For people with localized disease (Stage I and II), the three most important features for predicting outcome are the tumor thickness, the presence or absence of ulceration and the mitotic rate (how fast the melanoma cells are dividing). For the few melanomas that are metastatic at the time of diagnosis, molecular testing on a sample of the melanoma is recommended to check for a mutation (abnormality) in the BRAF gene (see here for additional information). Other genetic mutations are currently being evaluated in clinical trials, and routine testing for these mutations may be done in the future.
Accurate pathologic assessment and interpretation of results is necessary, and a second opinion from another pathologist with extensive expertise in interpreting melanoma tissue can be helpful, especially if the pathology report does not contain a definite diagnosis or if it’s likely the melanoma has already spread.

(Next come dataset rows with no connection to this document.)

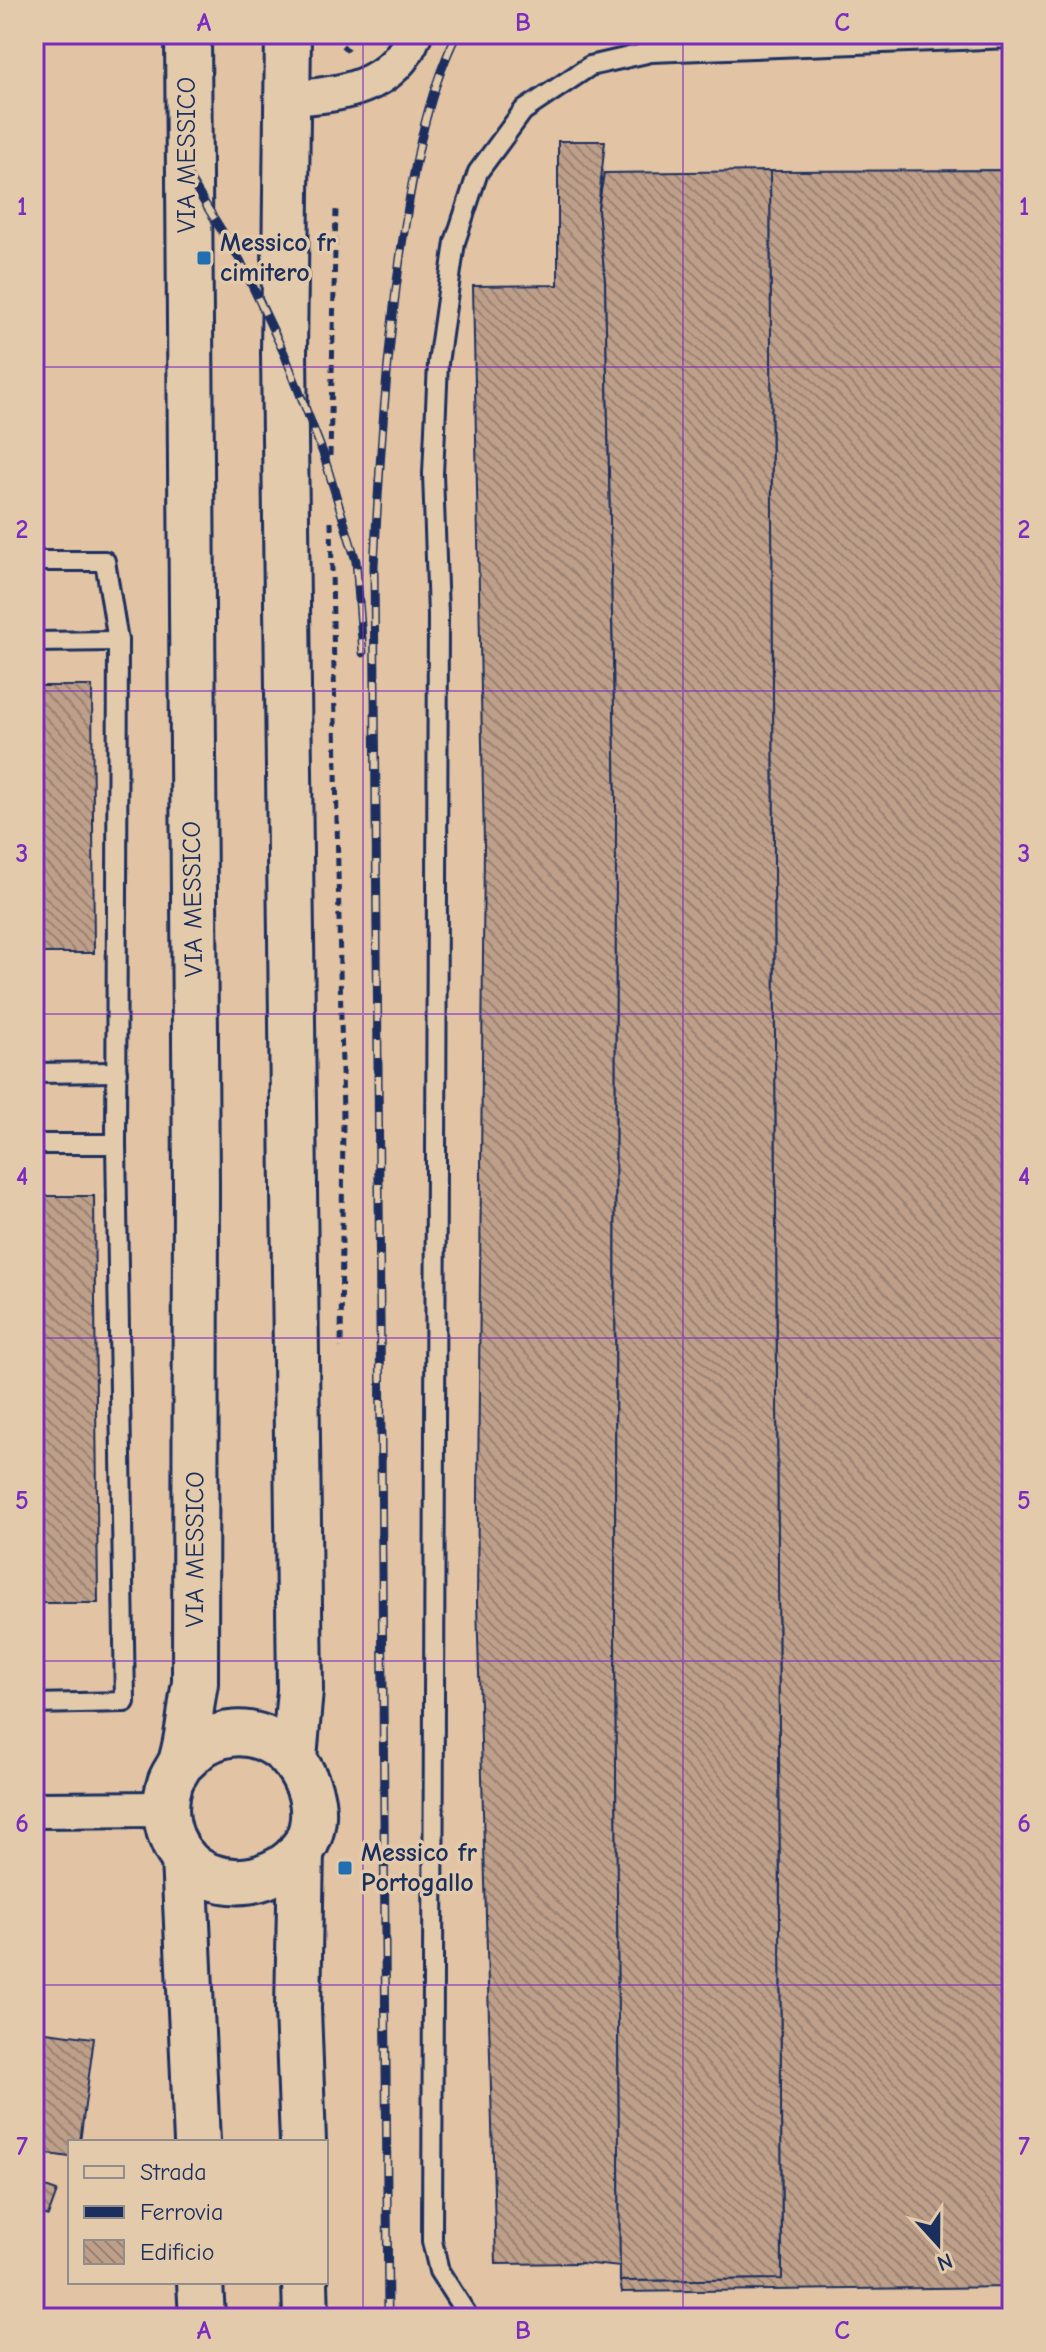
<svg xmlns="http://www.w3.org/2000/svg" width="1046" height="2352" font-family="'Comic Neue',sans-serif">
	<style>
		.building { fill: url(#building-back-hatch); stroke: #1b2f5e; stroke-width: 2 }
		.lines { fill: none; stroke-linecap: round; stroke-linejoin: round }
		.lane-casing { stroke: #1b2f5e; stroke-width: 24 }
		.street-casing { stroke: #1b2f5e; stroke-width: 40 }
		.secondary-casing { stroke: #1b2f5e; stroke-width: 50 }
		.path { stroke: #1b2f5e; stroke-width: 5; stroke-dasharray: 8 6; stroke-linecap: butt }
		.lane { stroke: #e2caab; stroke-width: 18 }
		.street { stroke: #e2caab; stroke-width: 34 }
		.secondary { stroke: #e2caab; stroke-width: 44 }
		.rail-casing { stroke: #1b2f5e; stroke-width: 9 }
		.rail { stroke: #e2caab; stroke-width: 6; stroke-dasharray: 18; stroke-linecap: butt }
		.grid { fill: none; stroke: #7b2cbf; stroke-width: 2; stroke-opacity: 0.55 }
		.poi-dot { fill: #1f6fb2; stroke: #e2caab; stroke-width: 3 }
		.labels { text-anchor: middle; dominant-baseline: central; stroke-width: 7; stroke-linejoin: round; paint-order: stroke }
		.street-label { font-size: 26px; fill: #1b2f5e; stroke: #e2caab }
		.poi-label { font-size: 26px; font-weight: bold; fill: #1b2f5e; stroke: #e2caab; text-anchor: start }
		.neatline { fill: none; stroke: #7b2cbf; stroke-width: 3 }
		.grid-label { font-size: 26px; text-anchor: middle; font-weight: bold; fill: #7b2cbf }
	</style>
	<defs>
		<pattern id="building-back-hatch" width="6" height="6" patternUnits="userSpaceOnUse" patternTransform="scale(2)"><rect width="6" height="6" fill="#be9f89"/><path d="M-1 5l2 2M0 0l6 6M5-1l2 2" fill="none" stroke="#9a8273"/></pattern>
	</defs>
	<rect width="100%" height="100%" fill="#e2c4a4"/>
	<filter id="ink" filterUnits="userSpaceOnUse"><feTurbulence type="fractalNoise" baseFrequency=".0125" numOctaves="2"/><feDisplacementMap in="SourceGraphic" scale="16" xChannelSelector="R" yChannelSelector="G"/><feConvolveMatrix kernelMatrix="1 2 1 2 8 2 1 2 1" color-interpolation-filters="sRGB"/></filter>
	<g filter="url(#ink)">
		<g class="building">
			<polygon points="558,141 605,141 598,209 605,280 616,802 615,1636 620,2267 581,2263 496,2264 477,1603 484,844 473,286 558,285"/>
			<polygon points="1012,170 1012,2287 622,2292 620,2281 782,2279 770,171"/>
			<polygon points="770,171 782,2279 620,2281 615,1636 616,802 605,280 598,209 604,173"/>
			<polygon points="34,686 92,686 94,953 34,953"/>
			<polygon points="34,1196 94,1196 98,1603 34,1603"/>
			<polygon points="46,2032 94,2038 80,2142 70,2142 70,2157 34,2152 37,2100 34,2100 34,2072 41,2073"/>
			<polygon points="40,2185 57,2191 48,2216 34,2211"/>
		</g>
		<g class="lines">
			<defs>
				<g id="lane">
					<polyline points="34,561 105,561 118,641 116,1144 125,1702 34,1704"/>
					<polyline points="34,642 118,641"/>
					<polyline points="34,1073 117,1072"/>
					<polyline points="34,1144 116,1144"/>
					<polyline points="469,2318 439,2271 432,2241 438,615 433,474 438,363 455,242 478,172 523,111 590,66 651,52 1012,38"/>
				</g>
				<g id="street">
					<path d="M287,98c52,-2 107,-10 127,-64"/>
					<polyline points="34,1810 164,1809"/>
				</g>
				<g id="secondary">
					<polyline points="288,34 284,353 300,1690 294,1758"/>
					<path id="s1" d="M181,1763c7,-6 15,-15 23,-20 83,-47 158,89 69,130 -21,10 -42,11 -64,3 -37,-14 -50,-58 -39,-93 2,-7 8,-14 11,-21 8,-25 9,-53 14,-79l1,-499 -8,-1150"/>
					<polyline points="301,1850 298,2009 303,2142"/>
					<polyline points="184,1858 197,2142"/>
					<polyline points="200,2282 202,2318"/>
					<polyline points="305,2282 306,2318"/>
				</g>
			</defs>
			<use href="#lane" class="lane-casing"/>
			<use href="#street" class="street-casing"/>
			<use href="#secondary" class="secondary-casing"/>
			<g class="path">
				<polyline points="336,34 336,39 349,52"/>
				<polyline points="330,456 336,209"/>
				<polyline points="331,522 343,1118 341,1348"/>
			</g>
			<use href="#lane" class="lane"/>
			<use href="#street" class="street"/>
			<use href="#secondary" class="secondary"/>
			<defs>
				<g id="rail">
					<polyline points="186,173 240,260 284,353 323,453 356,561 363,653"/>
					<path d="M388,2318l-14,-1752c6,-107 12,-208 27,-315 11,-72 23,-151 56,-217"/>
				</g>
			</defs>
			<use href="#rail" class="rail-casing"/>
			<use href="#rail" class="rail"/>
		</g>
	</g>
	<path class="grid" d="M363,34v2284M683,34v2284M34,367h978M34,691h978M34,1014h978M34,1338h978M34,1661h978M34,1985h978"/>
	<g class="poi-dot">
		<rect x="196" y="250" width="16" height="16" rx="4"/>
		<rect x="337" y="1860" width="16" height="16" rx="4"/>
	</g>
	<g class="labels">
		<g class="street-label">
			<text transform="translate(187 155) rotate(-90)">VIA MESSICO</text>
			<text transform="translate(193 899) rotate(-91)">VIA MESSICO</text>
			<text stroke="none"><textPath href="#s1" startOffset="678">VIA MESSICO</textPath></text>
		</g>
		<g class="poi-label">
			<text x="220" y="243">Messico fr<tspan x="220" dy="30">cimitero</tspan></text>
			<text x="361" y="1853">Messico fr<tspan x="361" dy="30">Portogallo</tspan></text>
		</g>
	</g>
	<rect width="1046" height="2352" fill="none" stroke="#e2caab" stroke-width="88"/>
	<rect x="68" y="2140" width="260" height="144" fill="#e2caab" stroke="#928c8c" stroke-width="2"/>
	<rect x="84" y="2166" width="40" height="12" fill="#e2caab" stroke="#928c8c" stroke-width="2"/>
	<text x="140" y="2180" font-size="24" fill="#1b2f5e">Strada</text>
	<rect x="84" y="2206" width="40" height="12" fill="#1b2f5e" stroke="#928c8c" stroke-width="2"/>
	<text x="140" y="2220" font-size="24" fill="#1b2f5e">Ferrovia</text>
	<rect x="84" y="2240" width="40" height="24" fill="url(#building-back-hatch)" stroke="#928c8c" stroke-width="2"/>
	<text x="140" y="2260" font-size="24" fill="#1b2f5e">Edificio</text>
	<g transform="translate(938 2244) rotate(159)" stroke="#e2caab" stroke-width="6" paint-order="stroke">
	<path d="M0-6L14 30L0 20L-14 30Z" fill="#1b2f5e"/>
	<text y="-12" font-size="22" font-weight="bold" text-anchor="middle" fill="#1b2f5e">N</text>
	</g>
	<rect x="44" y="44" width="958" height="2264" class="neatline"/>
	<g class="grid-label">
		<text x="204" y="31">A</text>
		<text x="523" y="31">B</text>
		<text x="842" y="31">C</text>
		<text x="22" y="215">1</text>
		<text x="1024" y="215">1</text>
		<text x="22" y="538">2</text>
		<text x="1024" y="538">2</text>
		<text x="22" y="862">3</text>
		<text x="1024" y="862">3</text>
		<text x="22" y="1185">4</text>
		<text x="1024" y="1185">4</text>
		<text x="22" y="1509">5</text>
		<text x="1024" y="1509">5</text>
		<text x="22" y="1832">6</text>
		<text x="1024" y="1832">6</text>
		<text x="22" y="2155">7</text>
		<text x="1024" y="2155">7</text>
		<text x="204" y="2339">A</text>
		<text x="523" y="2339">B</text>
		<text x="842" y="2339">C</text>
	</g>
</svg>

The pathology report also indicates the stage of the melanoma. Learn more about how melanoma is staged here. Always ask for a copy of your pathology report, and ask your doctor to explain how the results will influence treatment options. Also, ask what the pathology results mean in terms of your prognosis.
Questions You May Want to Ask Your Medical Team
- May I have a copy of my pathology report?
- What is my exact type of melanoma?
- Has the cancer spread to my lymph nodes or other organs?
- What is the stage of cancer, and what is my prognosis? What does this mean?
- Would testing for genetic abnormalities be helpful?
- What is the risk that my melanoma will come back five, 10 or more years from now?